And Most importantly, remember, unless they are paying you, the distribution of your goods and services is payed by them getting a taste of your love of music and self expression in elite-ness as far as knowing shit "they should know about" blah-blah-blah. It sounds selfish but it's the truth. Get over it you hipster-fuck.

I didn't know how to end this article, so here's another picture of Jonny Craig looking like an asshole douche...LIVE!

...Oh and as a side note, if you type "Jonny Craig Douche" in google images, my drawing of a guy eating pizza at the bottom of the blog pops up, huzzah! - Matt


  1. not bad. i haven't made a mix for anyone in years. i used to in high school all the time to expose people to new music...and they fucking worked.

    nice choice with jonny craig too. the craig article is by far our most read so we need to exploit him as much as possible.

  2. I've givin 3 people mix tapes of minus the bear... and all of em liked it sooo uuhhhhhhh!!!!

RAW DATA:
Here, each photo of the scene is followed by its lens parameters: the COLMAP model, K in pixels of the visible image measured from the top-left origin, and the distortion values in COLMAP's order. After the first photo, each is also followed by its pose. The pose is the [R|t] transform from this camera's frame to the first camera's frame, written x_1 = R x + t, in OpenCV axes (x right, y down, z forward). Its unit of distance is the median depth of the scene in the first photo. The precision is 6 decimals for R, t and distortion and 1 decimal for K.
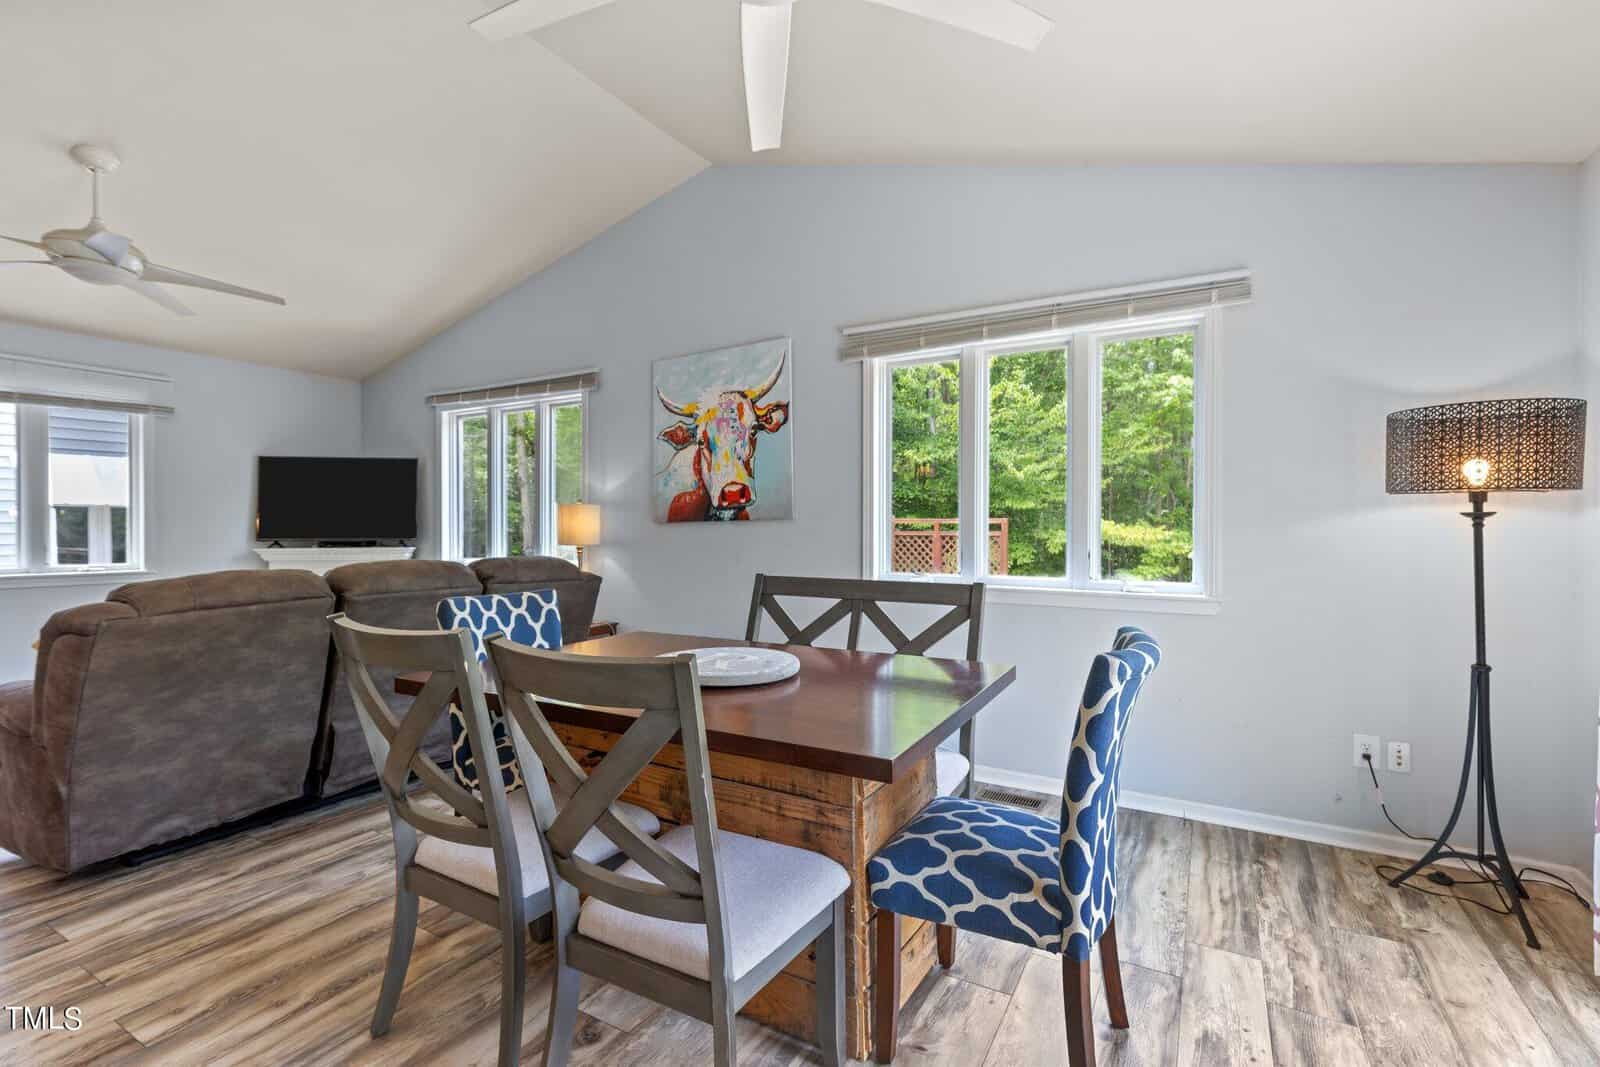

CHECK YOUR UNDERSTANDING:
1: According to the blog excerpt, what shows up in Google Images when someone searches "Jonny Craig Douche"?
2: Echo the blog excerpt word for word, starting at "1. not bad." and ending at "much as possible.".
The data above are separate material and are unrelated to the blog excerpt.

YOUR RESPONSES:
1: The writer's drawing of a guy eating pizza at the bottom of the blog.

2:
1. not bad. i haven't made a mix for anyone in years. i used to in high school all the time to expose people to new music...and they fucking worked.

    nice choice with jonny craig too. the craig article is by far our most read so we need to exploit him as much as possible.